## Seitenauszug:

------------

# 120er Lüfter mit hohem Luftdurchsatz und möglichst leise



## Murdoch (5. Januar 2015)

*120er Lüfter mit hohem Luftdurchsatz und möglichst leise*

Hey Leute,

ich brauche für meinen mini Radiator an der Radeon einen Austauschlüfter der wenns drauf ankommt gut Luft bewegen kann und aber auch nicht nervig laut ist. Insbesondere nicht wenn man den runterregelt.

Der Lüfter hängt bei mir an einer externen Steuerung. Im Idle braucht der ja nur ein ganz laues Lüftchen wehen lassen.

Aber auf Volllast reichen langsam drehende wie zb. der NB black Pro nicht mehr aus. Da ist die Karte dann irgendwann 8 Grad wärmer wie mit dem Originalen Krawallmacher. 

Könnt ihr da was empfehlen ?

Preis ist wurst. Kann auch 50 EUR kosten wenn das ding leise und zugleich stark ist.


----------



## Dichlorvos (5. Januar 2015)

*AW: 120er Lüfter mit hohem Luftdurchsatz und möglichst leise*

ich würde den Noctua NF-F12 industrialPPC-3000 PWM 120mm nehmen. 

oder auch den Noiseblocker NB-eLoop S-Series B12-4 (ITR-B12-4)


----------



## fushigi01 (5. Januar 2015)

------------

## Bereitgestellte Datensätze:
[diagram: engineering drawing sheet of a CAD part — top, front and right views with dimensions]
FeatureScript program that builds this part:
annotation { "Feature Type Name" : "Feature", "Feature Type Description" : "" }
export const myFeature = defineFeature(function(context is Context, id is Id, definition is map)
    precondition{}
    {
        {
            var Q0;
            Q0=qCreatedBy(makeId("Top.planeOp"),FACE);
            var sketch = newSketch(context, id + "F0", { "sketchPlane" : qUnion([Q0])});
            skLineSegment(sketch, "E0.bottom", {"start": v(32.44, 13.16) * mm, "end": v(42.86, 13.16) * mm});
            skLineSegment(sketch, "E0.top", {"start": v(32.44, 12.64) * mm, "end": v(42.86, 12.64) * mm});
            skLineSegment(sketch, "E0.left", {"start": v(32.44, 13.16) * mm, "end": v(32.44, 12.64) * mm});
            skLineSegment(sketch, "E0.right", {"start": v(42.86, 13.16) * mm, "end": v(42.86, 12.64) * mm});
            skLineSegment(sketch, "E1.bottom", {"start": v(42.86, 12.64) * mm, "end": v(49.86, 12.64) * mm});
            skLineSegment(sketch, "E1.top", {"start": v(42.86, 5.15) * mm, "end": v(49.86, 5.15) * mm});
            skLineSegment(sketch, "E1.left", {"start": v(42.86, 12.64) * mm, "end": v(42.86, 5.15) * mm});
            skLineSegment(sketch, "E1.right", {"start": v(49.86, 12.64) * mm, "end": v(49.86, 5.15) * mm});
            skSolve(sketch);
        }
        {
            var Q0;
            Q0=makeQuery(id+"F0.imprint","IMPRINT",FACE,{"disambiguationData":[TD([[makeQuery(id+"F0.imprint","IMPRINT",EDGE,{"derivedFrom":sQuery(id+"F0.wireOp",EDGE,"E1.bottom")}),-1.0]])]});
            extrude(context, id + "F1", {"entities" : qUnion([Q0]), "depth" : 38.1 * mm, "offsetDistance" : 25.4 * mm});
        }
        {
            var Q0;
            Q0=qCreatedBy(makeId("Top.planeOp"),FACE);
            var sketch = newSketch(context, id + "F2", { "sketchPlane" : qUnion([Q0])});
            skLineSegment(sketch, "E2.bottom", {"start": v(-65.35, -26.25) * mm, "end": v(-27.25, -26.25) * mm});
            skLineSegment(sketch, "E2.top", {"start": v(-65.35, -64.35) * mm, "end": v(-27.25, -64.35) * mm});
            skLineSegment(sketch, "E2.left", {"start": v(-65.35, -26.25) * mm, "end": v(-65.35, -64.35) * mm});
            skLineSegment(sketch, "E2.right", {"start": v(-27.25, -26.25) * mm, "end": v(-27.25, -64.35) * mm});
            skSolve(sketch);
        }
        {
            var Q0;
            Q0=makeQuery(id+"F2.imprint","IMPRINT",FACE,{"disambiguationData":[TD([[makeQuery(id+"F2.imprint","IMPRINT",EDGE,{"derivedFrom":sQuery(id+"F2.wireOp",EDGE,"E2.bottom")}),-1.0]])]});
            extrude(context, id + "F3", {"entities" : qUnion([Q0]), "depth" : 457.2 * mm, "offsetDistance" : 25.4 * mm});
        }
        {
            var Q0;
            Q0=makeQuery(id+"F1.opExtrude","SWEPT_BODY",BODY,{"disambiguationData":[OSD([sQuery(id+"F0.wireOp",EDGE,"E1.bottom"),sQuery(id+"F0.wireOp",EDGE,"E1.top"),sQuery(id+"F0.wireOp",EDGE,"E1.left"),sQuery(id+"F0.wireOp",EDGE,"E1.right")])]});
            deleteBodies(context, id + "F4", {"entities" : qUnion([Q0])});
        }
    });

------------

## Aufgaben:
#1 Schreiben Sie einen Abschnitt aus dem Thread über 120er-Lüfter wörtlich ab, beginnend bei den Worten „ich brauche für“ und endend nach den Worten „man den runterregelt.“.
#2 Um wie viel Grad wird die Karte laut dem Thread über 120er-Lüfter unter Volllast mit langsam drehenden Lüftern wärmer als mit dem Originallüfter?
#3 Nennen Sie alle Lüftermodelle, die im Thread über 120er-Lüfter mit Namen erwähnt werden.

## Musterlösungen:
#1
ich brauche für meinen mini Radiator an der Radeon einen Austauschlüfter der wenns drauf ankommt gut Luft bewegen kann und aber auch nicht nervig laut ist. Insbesondere nicht wenn man den runterregelt.

#2 Um 8 Grad.

#3
- NB black Pro
- Noctua NF-F12 industrialPPC-3000 PWM 120mm
- Noiseblocker NB-eLoop S-Series B12-4 (ITR-B12-4)